Exercise directions:
Pick out the lines below with "income" and list them.

Page images and extracted text
● ● ● ● ● ● ●
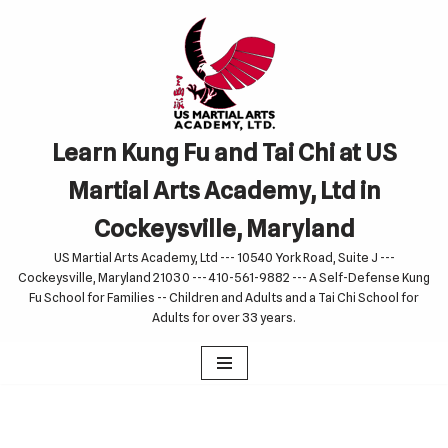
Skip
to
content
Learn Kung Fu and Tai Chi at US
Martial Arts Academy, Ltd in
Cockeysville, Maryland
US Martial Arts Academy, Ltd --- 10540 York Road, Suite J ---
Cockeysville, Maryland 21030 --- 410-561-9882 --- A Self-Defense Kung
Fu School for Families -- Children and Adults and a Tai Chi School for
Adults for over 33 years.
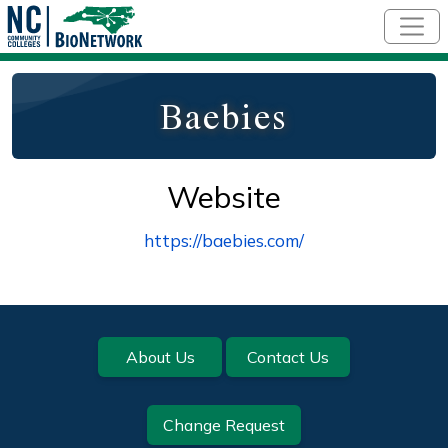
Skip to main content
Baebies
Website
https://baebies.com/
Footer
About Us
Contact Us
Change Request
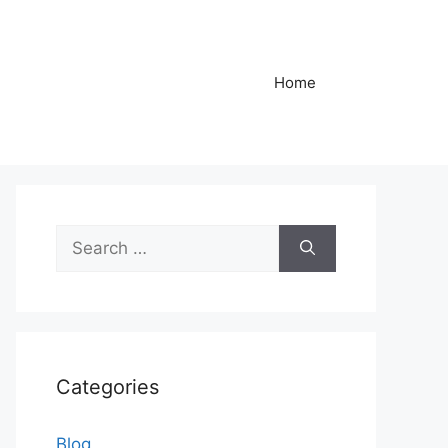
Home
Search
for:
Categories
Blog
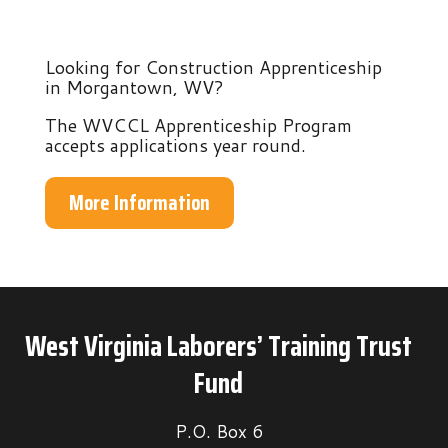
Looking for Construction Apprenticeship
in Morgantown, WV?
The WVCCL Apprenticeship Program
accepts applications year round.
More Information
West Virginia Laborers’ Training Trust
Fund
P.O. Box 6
● ● ● ● ● ● ●
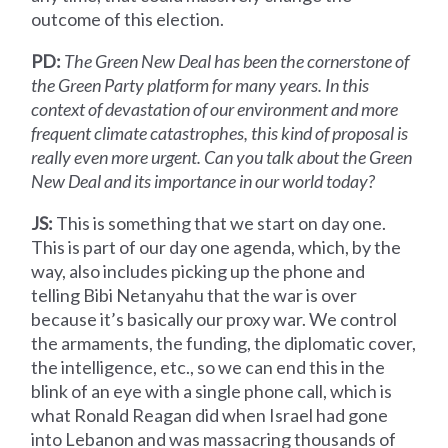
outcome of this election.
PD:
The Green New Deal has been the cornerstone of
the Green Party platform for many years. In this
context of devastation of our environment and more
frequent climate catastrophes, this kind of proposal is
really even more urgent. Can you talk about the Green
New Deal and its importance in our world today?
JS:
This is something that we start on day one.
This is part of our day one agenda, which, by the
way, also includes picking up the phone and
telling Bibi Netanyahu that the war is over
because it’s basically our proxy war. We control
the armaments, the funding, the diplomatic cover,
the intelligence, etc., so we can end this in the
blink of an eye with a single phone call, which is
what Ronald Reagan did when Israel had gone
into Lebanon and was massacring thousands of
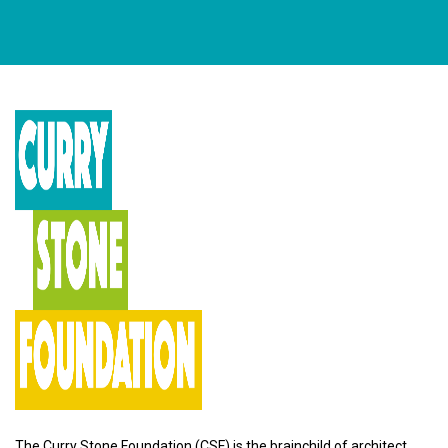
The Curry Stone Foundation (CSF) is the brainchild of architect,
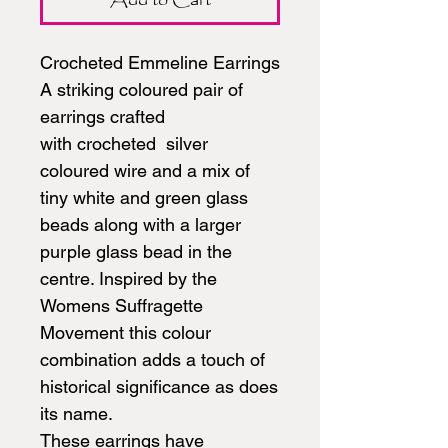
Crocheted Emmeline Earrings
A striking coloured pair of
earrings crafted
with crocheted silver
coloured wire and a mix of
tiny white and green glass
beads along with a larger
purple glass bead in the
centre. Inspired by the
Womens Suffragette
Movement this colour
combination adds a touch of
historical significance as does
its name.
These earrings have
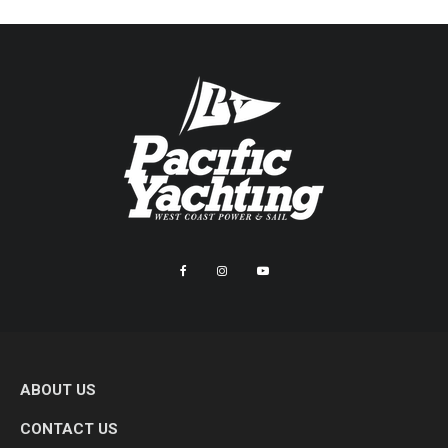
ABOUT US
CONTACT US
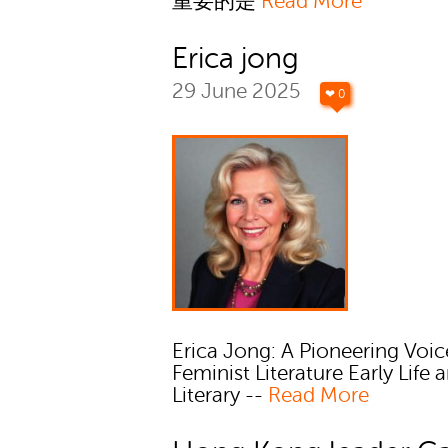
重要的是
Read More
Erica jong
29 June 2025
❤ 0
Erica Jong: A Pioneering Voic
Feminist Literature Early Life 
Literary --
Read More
● ● ● ● ● ● ●
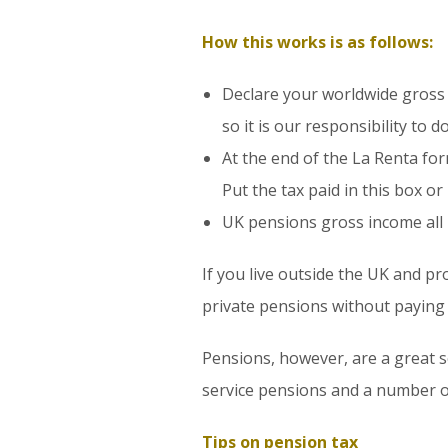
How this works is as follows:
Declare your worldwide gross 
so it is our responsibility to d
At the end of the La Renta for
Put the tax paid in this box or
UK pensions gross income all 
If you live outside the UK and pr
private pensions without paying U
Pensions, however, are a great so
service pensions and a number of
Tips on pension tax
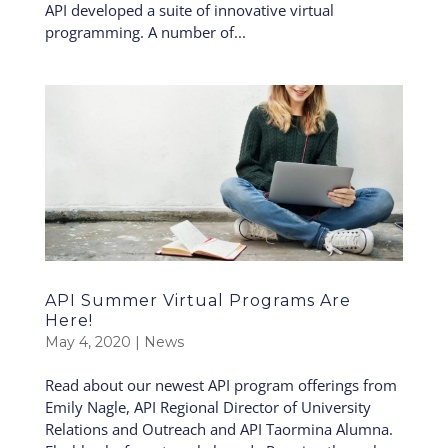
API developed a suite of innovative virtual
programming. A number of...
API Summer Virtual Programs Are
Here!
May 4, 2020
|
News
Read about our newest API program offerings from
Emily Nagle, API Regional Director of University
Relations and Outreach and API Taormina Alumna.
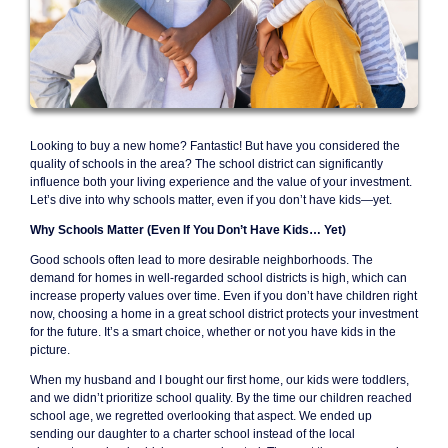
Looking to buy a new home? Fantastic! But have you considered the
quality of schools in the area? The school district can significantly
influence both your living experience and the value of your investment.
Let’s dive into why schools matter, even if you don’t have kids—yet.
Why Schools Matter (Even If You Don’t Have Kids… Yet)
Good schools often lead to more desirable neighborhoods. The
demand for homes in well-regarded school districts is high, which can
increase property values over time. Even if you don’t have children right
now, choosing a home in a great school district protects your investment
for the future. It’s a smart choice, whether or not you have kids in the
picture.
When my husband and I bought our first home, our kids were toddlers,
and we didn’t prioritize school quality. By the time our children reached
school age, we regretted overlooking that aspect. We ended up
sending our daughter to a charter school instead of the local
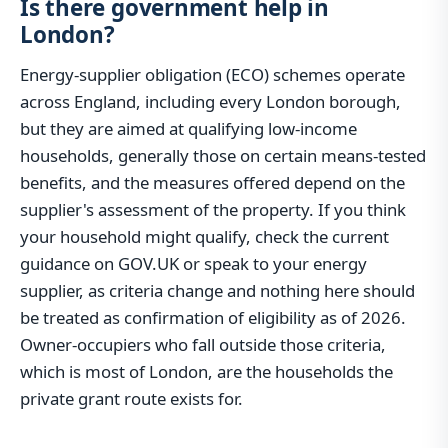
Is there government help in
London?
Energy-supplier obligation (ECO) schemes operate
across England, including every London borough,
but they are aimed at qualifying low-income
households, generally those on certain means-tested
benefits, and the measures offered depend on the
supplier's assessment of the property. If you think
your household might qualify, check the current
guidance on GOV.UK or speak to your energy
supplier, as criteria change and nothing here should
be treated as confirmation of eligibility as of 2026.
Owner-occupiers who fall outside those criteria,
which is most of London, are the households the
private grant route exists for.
● ● ● ● ● ● ●
Answer section:
UK pensions gross income all 
but they are aimed at qualifying low-income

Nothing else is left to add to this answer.